Now, researchers from Graz University of Technology, imec-DistriNet, KU Leuven, and
College of William and Mary along with some of the experts who devised the original Meltdown and Spectre attacks have disclosed seven new variants that leverage on a technique known as transient execution.

“Modern processor optimizations such as branch prediction and out-of-order execution are crucial for performance. Recent research on transient execution attacks including Spectre and Meltdown showed, however, that exception or branch misprediction events may leave secret-dependent traces in the CPU’s microarchitectural state.” reads the research paper titled “A Systematic Evaluation of Transient Execution Attacks and Defenses.”

“This observation led to a proliferation of new Spectre and Meltdown attack variants and even more ad-hoc defenses (e.g., microcode and software patches).”

The new transient execution attacks affect Intel, AMD, ARM processors, the good news is that some of them are mitigated by mitigations implemented for Spectre and Meltdown.

“Transient execution attacks leak otherwise inaccessible information via the CPU’s microarchitectural state from instructions which are never committed,” continues the paper.

“We also systematically evaluated all defenses, discovering that some transient execution attacks are not successfully mitigated by the rolled out patches and others are not mitigated because they have been overlooked.”

Below a list of short descriptions of the newly discovered attacks, two are Meltdown variants, remaining are Spectre attacks.

Meltdown-PK (Protection Key Bypass)— Meltdown-PK attack allows to bypass both read and write isolation guarantees enforced through memory-protection keys.

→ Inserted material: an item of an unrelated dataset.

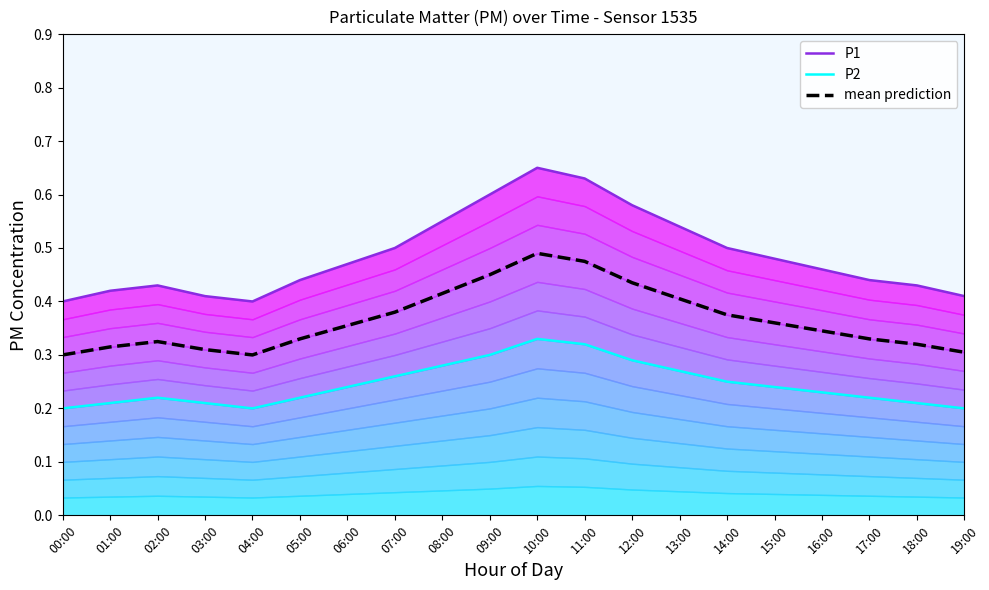

What is the total value across all series at 08:00?

1.2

PKU isolation can be bypassed if an attacker has code execution in the containing process, even if the attacker cannot execute the wrpkru instruction (e.g., due to blacklisting).

Meltdown-BR (Bounds Check Bypass)—x86 processors come with dedicated hardware instructions that raise a bound range exceeded exception (#BR) when encountering out-of-bound array indices. The Meltdown-BR attack which exploits transient execution following a #BR exception
to encode out-of-bounds secrets that are never architecturally visible.

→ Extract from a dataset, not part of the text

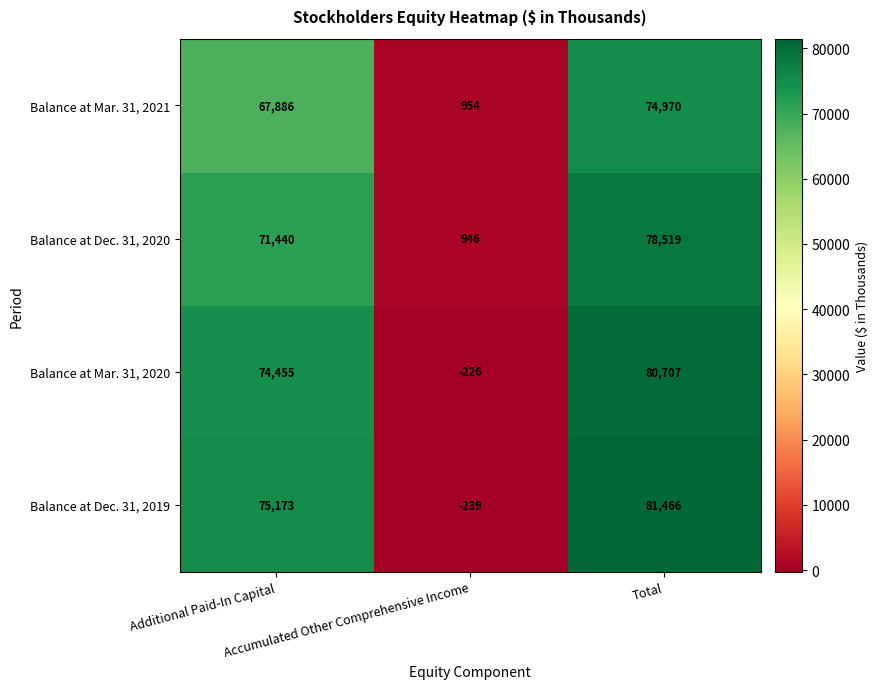

Which series has the largest total across all categories?

Balance at Dec. 31, 2019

Spectre-PHT (Pattern History Table)
Spectre-PHT-CA-OP (Cross-Address-space Out of Place)—Performing previously disclosed Spectre-PHT attacks within an attacker-controlled address space at a congruent address to the victim branch.

Spectre-PHT-SA-IP (Same Address-space In Place)—Performing Spectre-PHT attacks within the same address space and the same branch location that is later on exploited.

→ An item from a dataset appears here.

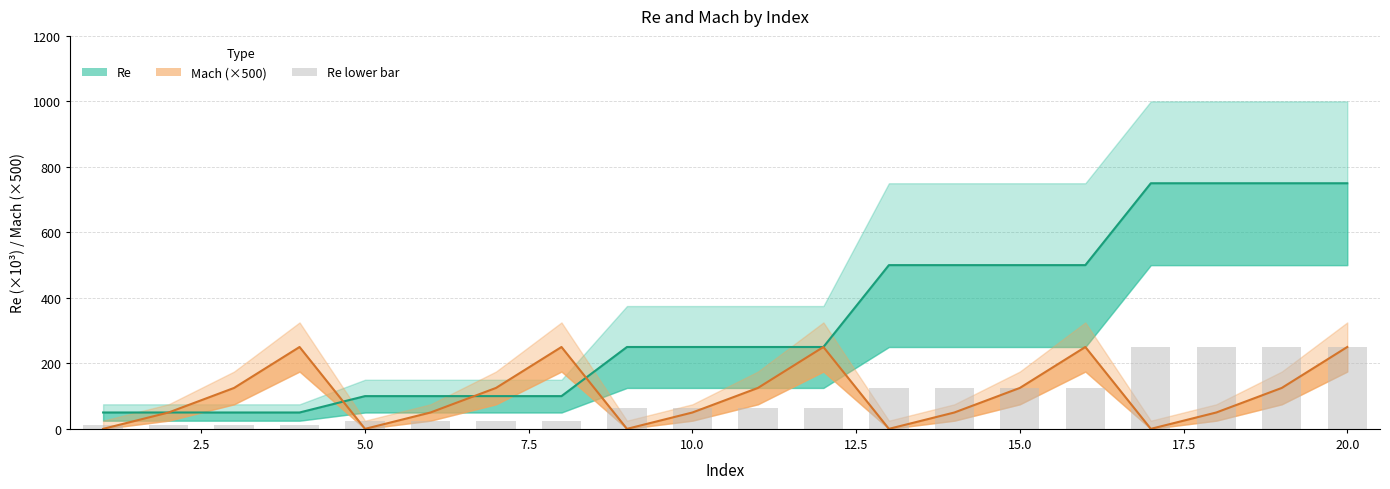

Reading right to left, extract all data points from this chart.

250.0	250.0	250.0	250.0	125.0	125.0	125.0	125.0	62.5	62.5	62.5	62.5	25.0	25.0	25.0	25.0	12.5	12.5	12.5	12.5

Spectre-PHT-SA-OP (Same Address-space Out of Place)—Performing Spectre-PHT attacks within the same address space with a different branch.


Spectre-BTB (Branch Target Buffer)

Spectre-BTB-SA-IP (Same Address-space In Place)—Performing Spectre-BTB attacks within the same address space and the same branch location that is later on exploited.

Spectre-BTB-SA-OP (Same Address-space Out of Place)—Performing Spectre-BTB attacks within the same address space with a different branch.

Researchers detailed proof-of-concept attacks against processors from Intel, ARM, and AMD, they responsibly disclosed their findings to the chip makers. Intel and ARM already acknowledged the report and are working to address the issues, for this reason, they opted to hold their proof-of-concept exploits waiting for a fix from the vendors.

ARM explained that the Spectre and Meltdown vulnerabilities can be addressed by applying existing mitigations described in a previously released white paper.